I’m saying that protecting norms around the right to counsel, esp where someone volunteered to rep a wealthy defendant, does not justify keeping someone in a position like this if students are uncomfortable, even if that discomfort is arguably unenlightened or misplaced.
But protecting the norms around the right to counsel is orders of magnitude more important than the “unenlightened or misplaced” discomfort of some Harvard undergraduates––discomfort rooted in difficulty tolerating moral difference, not in having to report sexual assault to Sullivan, as some have erroneously suggested.
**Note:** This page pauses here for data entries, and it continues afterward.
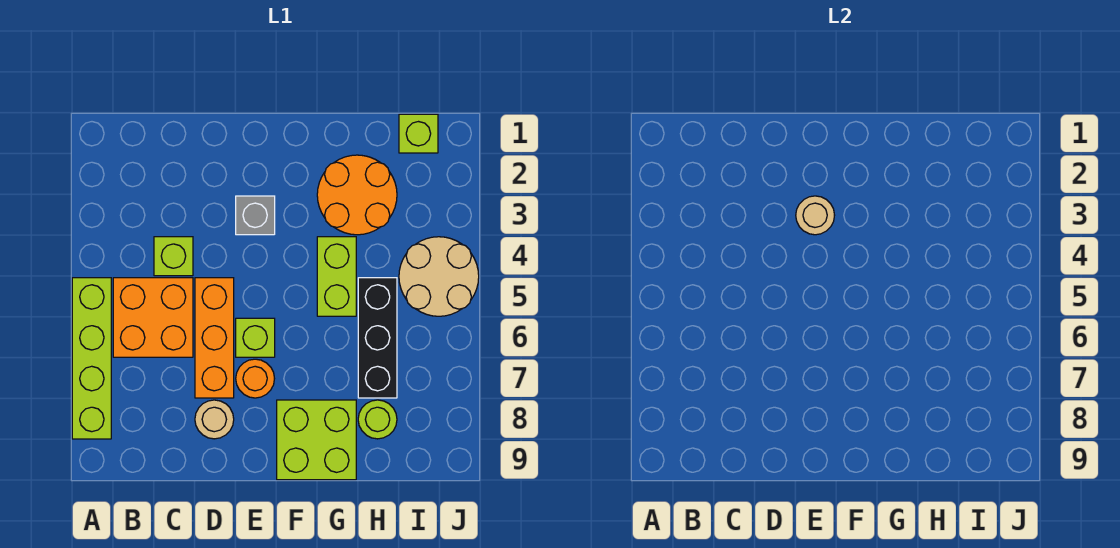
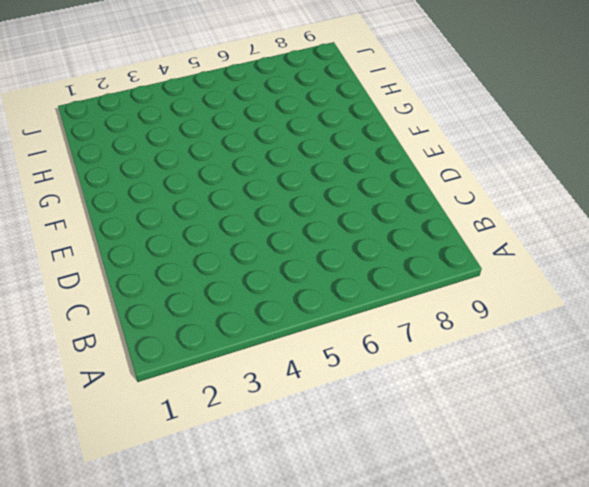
none -> lime 1x4 brick [72,278,111,439]
none -> orange 2x2 brick [113,278,193,357]
none -> lime 1x1 brick [154,237,193,276]

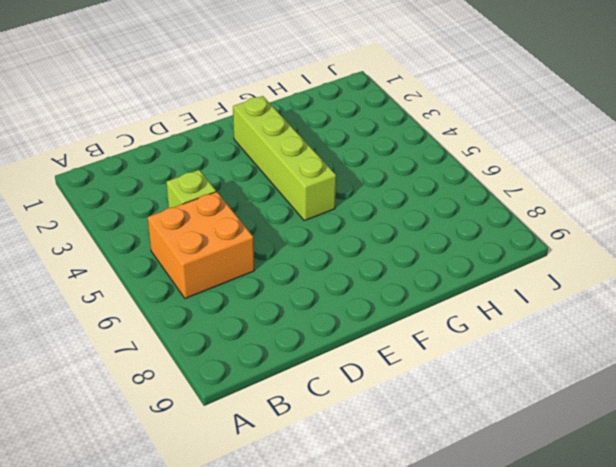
lime 1x4 brick [233,96,336,221] -> lime 1x4 brick moved to [72,278,111,439]
none -> orange 1x3 brick [195,278,234,398]
none -> tan 1x1 round brick [195,400,234,439]
none -> grey 1x1 brick [236,196,275,235]

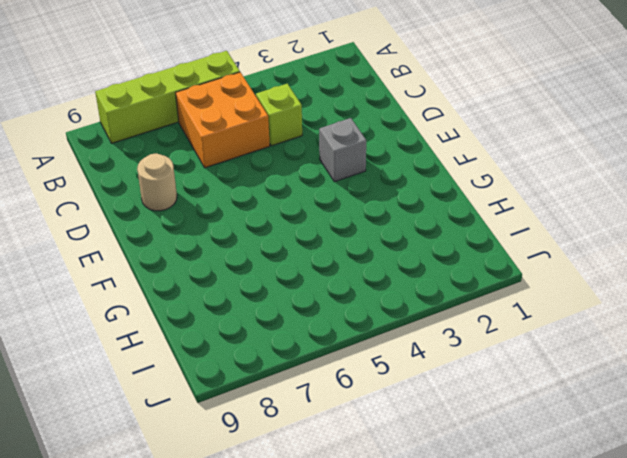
none -> orange 1x3 brick [195,278,234,398]
none -> lime 1x1 brick [236,318,275,357]
none -> orange 1x1 round brick [236,359,275,398]

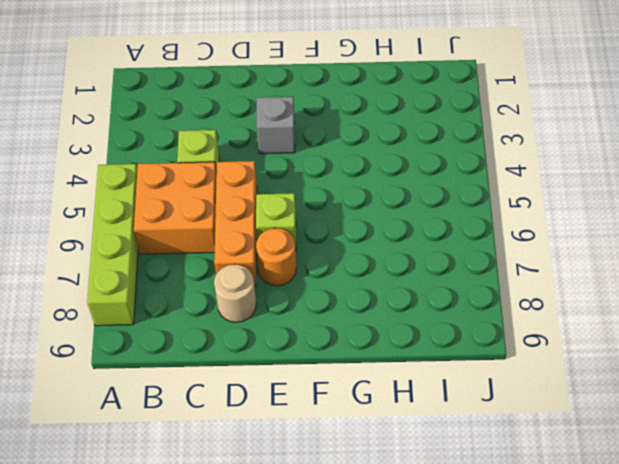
none -> lime 2x2 brick [277,400,356,480]
none -> orange 2x2 round brick [317,155,397,235]
none -> lime 1x2 brick [317,237,356,316]

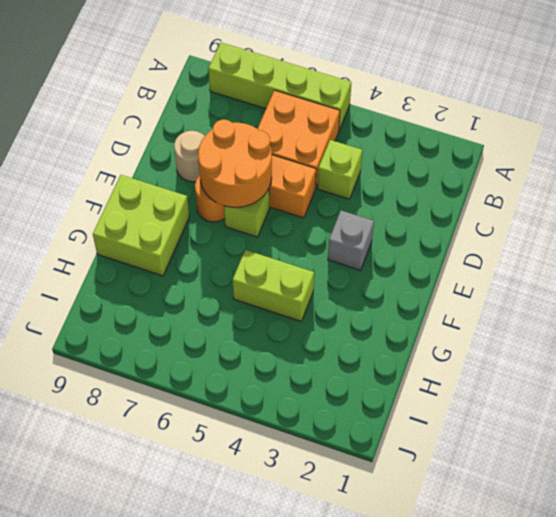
orange 2x2 round brick [198,120,272,207] -> orange 2x2 round brick moved to [317,155,397,235]
none -> black 1x3 brick [358,278,397,398]
none -> lime 1x1 round brick [358,400,397,439]
none -> lime 1x1 brick [399,114,438,153]

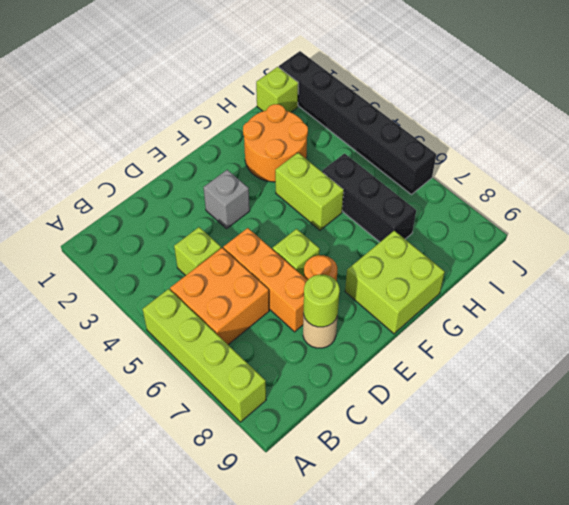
lime 1x1 round brick [303,274,340,327] -> lime 1x1 round brick moved to [358,400,397,439]
black 1x6 brick [279,51,436,194] -> tan 2x2 round brick [399,237,479,316]
none -> tan 1x1 round brick [796,196,835,235]

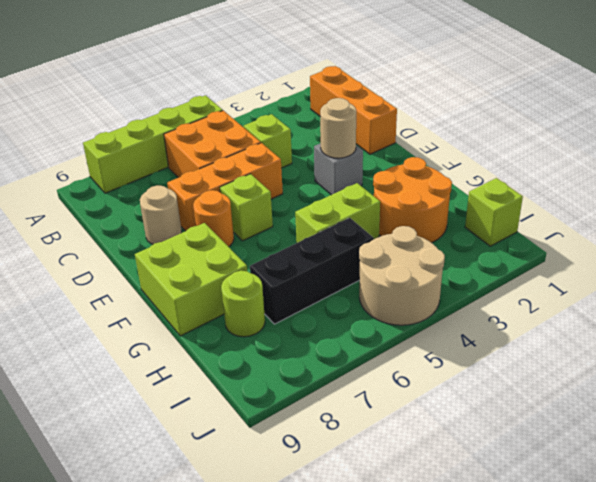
orange 1x3 brick [310,66,397,154] -> none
In fact, Sullivan long ago appointed Linda D. M. Chavers, a resident dean, to serve as his house’s “point person” for sexual-assault issues. (Moreover, Harvard employs dozens of people to whom any student in need could report sexual misconduct.)
People outside Harvard, including up-and-coming defense lawyers and those inclined to attack them, received this message: “Harvard professor out as dean amid backlash for representing Harvey Weinstein.” (That’s from a USA Today article, but other prominent news sources ran similar headlines.) As I previously warned, Harvard’s decision may deter ambitious young lawyers from undertaking the defense of any potentially controversial client, including indigent men who stand accused of rape or sexual assault. That raises the odds of wrongful convictions, especially among the poor. Harvard grads are relatively unlikely to be affected.
[Read: How Americans lost the right to counsel, 50 years after “Gideon”]
In a bitter twist, all that damage appears to have been done in service of a result that may have come about anyway: On Monday, Sullivan “resigned from the legal team defending Hollywood producer Harvey Weinstein against rape and sexual assault charges before Harvard announced Saturday he would not be reappointed as a faculty dean,” the Globe reported. According to Jeannie Suk Gersen, “Sullivan’s motion to withdraw as Weinstein’s counsel states it’s bc court moved trial date from this summer, to Sept, when Sullivan has teaching obligations at Harvard Law and he can’t be in two places at once. He didn’t leave team because of student/Harvard pressure.”